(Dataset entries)
--
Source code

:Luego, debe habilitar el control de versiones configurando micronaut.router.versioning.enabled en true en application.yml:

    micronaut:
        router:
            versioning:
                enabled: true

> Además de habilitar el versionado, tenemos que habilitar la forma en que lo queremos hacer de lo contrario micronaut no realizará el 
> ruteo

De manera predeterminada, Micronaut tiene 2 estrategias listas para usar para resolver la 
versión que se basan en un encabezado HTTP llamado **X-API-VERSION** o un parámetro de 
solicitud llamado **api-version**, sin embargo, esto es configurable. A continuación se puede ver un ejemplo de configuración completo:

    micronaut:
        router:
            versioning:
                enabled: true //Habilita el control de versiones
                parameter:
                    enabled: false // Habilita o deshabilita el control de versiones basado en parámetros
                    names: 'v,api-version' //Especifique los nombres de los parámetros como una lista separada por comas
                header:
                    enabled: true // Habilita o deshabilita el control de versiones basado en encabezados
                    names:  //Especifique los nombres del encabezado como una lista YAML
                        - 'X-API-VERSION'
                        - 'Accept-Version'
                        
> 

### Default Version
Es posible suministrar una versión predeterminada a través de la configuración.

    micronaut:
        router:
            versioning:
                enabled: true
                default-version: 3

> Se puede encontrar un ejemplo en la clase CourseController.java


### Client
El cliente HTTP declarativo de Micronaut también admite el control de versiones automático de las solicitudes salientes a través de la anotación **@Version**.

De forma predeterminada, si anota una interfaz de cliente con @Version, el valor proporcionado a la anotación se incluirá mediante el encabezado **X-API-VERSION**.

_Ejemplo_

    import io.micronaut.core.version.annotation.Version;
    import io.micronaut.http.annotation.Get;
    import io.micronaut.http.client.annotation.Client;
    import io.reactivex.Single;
--
[JOB]
Among the records above, only the lines between the line holding "la clase CourseController.java" and the line holding "El cliente HTTP", inclusive, are to be output, exactly as written.

[TASK RESPONSE]
> Se puede encontrar un ejemplo en la clase CourseController.java


### Client
El cliente HTTP declarativo de Micronaut también admite el control de versiones automático de las solicitudes salientes a través de la anotación **@Version**.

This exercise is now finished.